Después del desayuno salí a dar una vuelta por el pueblo. En pocos días la acción de la artillería pesada había transformado una pacífica aldea destinada al descanso de la tropa en un cuadro de espanto. Había edificios completamente aplastados por un solo proyectil que había acertado de lleno en ellos; otros habían sido seccionados por la mitad de manera que las habitaciones y sus muebles se cernían sobre aquel caos como las bambalinas de un teatro. De muchas ruinas salía un olor a cadáver, pues el primer ataque artillero, sobrevenido de repente, había cogido completamente por sorpresa también a sus moradores y sepultado a muchos de ellos bajo los escombros, antes de que pudieran escapar corriendo de sus casas. Ante el umbral de uno de los edificios, yacía una niña, extendida en un charco rojo.
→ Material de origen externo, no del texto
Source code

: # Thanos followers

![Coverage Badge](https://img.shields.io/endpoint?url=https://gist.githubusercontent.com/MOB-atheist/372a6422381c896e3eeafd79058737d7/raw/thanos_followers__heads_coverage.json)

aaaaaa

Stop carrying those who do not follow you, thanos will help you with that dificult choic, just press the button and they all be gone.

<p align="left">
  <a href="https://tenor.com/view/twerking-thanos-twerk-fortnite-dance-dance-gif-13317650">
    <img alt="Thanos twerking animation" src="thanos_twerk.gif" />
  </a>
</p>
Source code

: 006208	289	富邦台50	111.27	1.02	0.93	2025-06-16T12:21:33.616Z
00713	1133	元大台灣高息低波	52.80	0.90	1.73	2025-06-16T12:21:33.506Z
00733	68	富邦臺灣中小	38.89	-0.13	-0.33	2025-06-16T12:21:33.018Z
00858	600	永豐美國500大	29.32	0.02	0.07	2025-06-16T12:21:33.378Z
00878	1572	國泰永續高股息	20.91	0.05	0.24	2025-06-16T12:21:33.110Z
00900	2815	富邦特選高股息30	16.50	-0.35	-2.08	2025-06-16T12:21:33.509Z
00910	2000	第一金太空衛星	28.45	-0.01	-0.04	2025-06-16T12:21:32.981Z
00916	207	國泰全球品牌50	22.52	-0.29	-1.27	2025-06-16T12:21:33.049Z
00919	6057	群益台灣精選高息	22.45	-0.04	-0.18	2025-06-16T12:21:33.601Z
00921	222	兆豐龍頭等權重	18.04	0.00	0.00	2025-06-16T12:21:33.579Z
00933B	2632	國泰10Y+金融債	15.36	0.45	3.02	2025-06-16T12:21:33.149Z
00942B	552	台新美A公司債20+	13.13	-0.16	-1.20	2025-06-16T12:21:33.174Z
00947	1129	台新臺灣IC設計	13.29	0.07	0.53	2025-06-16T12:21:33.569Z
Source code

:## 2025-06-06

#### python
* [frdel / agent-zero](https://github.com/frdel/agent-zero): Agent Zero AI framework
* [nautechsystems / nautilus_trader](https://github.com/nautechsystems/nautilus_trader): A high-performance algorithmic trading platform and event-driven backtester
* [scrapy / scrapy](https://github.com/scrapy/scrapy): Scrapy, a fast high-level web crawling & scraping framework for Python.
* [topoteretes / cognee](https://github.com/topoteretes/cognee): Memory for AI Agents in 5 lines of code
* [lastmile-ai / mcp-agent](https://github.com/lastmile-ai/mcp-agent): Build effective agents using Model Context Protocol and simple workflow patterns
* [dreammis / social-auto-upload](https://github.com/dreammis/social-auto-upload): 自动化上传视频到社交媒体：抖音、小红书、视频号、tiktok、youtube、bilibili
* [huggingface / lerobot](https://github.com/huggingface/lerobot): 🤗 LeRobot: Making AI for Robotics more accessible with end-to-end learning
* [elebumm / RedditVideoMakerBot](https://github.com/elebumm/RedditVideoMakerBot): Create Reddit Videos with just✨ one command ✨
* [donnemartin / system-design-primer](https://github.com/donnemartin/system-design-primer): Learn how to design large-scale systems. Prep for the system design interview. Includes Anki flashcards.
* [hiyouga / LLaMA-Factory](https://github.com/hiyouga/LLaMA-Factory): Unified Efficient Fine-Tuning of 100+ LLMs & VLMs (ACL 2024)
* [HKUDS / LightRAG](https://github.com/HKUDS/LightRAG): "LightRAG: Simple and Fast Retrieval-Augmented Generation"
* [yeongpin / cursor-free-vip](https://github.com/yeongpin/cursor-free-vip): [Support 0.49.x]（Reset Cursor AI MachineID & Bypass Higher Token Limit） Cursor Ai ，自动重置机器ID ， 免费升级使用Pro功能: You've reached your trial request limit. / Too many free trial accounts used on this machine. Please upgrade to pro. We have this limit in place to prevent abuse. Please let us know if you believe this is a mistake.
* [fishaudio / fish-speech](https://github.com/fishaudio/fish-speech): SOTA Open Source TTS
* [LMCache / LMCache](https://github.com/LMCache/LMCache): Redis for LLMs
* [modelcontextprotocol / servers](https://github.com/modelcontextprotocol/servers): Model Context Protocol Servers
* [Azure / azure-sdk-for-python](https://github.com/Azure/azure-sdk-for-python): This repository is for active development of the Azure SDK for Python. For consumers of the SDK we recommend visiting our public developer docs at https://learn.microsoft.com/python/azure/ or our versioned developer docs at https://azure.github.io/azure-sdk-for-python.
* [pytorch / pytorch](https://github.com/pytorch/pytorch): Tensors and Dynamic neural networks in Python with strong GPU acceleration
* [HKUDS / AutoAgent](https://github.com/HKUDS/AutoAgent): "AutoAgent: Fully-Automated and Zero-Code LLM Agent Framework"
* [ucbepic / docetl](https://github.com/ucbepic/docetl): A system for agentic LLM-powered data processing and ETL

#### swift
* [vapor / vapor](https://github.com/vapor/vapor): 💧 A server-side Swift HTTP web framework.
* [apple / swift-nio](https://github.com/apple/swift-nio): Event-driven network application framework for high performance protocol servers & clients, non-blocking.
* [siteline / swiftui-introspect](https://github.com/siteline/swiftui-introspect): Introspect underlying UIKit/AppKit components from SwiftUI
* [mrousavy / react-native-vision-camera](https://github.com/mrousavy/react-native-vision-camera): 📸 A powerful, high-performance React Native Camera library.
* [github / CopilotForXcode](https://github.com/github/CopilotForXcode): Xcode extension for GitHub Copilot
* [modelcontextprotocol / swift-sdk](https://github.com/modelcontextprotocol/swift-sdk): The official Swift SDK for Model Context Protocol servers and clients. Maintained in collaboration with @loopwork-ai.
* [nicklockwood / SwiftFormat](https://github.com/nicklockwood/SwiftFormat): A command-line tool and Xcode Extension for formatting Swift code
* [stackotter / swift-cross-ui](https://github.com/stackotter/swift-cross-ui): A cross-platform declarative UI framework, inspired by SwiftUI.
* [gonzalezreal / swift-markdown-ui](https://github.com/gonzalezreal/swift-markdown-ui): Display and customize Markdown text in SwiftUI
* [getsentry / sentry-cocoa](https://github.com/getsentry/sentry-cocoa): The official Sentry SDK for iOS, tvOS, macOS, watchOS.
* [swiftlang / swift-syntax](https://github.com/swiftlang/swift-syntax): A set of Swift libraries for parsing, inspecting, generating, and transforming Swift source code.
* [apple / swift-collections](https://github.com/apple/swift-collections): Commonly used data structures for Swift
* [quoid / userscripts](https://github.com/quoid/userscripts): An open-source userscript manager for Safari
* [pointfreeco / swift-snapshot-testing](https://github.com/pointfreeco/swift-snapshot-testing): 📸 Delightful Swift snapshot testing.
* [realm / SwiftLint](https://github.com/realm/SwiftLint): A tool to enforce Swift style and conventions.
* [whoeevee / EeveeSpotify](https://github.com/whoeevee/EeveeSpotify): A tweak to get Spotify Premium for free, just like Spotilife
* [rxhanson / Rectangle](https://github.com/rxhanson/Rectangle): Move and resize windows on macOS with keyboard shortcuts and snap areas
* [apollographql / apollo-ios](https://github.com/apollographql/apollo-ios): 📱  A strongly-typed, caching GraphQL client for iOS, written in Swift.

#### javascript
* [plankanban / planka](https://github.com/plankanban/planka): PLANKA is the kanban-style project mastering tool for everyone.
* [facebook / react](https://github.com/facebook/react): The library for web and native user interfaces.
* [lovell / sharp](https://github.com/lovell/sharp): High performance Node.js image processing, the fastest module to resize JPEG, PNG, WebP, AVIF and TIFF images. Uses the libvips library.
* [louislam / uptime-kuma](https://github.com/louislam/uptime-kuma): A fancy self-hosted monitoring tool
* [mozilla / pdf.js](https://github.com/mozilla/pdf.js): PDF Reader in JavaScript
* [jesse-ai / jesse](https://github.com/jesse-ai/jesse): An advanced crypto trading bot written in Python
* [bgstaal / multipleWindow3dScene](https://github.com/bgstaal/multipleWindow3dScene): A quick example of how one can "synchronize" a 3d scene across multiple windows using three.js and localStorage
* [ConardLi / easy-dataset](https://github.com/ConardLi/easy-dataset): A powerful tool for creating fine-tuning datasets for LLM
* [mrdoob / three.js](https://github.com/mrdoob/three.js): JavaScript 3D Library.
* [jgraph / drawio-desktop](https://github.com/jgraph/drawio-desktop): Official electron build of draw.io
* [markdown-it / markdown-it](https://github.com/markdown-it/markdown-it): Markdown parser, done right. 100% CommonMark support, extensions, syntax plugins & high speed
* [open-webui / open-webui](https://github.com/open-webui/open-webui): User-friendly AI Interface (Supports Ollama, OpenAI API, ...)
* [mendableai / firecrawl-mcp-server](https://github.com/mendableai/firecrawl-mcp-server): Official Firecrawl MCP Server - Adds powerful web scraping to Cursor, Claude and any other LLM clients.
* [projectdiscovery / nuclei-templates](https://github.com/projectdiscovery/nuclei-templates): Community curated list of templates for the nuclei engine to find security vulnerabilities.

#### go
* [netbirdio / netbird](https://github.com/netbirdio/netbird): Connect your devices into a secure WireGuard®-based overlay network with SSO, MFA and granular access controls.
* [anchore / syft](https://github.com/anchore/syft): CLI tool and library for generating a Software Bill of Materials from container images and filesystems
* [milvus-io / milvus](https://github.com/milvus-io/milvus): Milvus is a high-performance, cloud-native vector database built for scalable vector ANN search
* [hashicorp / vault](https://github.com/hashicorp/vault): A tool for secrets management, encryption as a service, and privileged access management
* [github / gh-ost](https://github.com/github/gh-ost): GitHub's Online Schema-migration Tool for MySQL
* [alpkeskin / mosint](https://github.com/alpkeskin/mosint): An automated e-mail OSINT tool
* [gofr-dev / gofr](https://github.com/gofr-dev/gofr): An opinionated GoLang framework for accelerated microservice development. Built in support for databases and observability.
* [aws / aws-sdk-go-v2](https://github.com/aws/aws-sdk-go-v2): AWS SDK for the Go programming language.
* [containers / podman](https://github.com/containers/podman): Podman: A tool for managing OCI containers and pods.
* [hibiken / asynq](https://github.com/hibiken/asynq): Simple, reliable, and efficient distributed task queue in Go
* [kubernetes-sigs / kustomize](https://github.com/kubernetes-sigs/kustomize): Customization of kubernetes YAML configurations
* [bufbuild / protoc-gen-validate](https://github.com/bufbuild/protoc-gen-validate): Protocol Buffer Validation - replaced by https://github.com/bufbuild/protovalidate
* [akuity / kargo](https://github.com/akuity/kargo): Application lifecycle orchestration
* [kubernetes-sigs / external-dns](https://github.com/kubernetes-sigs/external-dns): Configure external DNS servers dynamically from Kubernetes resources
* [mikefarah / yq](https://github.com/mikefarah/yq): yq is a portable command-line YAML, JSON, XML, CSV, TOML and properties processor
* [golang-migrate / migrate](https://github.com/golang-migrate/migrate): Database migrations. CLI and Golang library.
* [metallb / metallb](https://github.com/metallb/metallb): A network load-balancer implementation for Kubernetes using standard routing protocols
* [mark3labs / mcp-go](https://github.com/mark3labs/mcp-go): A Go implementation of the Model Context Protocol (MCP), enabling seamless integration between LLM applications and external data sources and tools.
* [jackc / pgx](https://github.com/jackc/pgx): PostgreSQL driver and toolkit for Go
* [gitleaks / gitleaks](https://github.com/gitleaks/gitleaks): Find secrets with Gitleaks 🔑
Un lugar que había sido intensamente bombardeado era la plaza situada delante de la derruida iglesia, frente a la entrada de las catacumbas. Estas eran unos subterráneos antiquísimos en los que, con explosivos, se habían abierto algunas cavidades; en ellas se apretujaban casi todas las planas mayores de las tropas combatientes. Se contaba que, al comenzar los bombardeos, los vecinos del pueblo habían dejado expedita a golpes de pico la entrada de aquellas catacumbas, que estaba tapiada; durante todo el tiempo de ocupación la habían ocultado a los alemanes.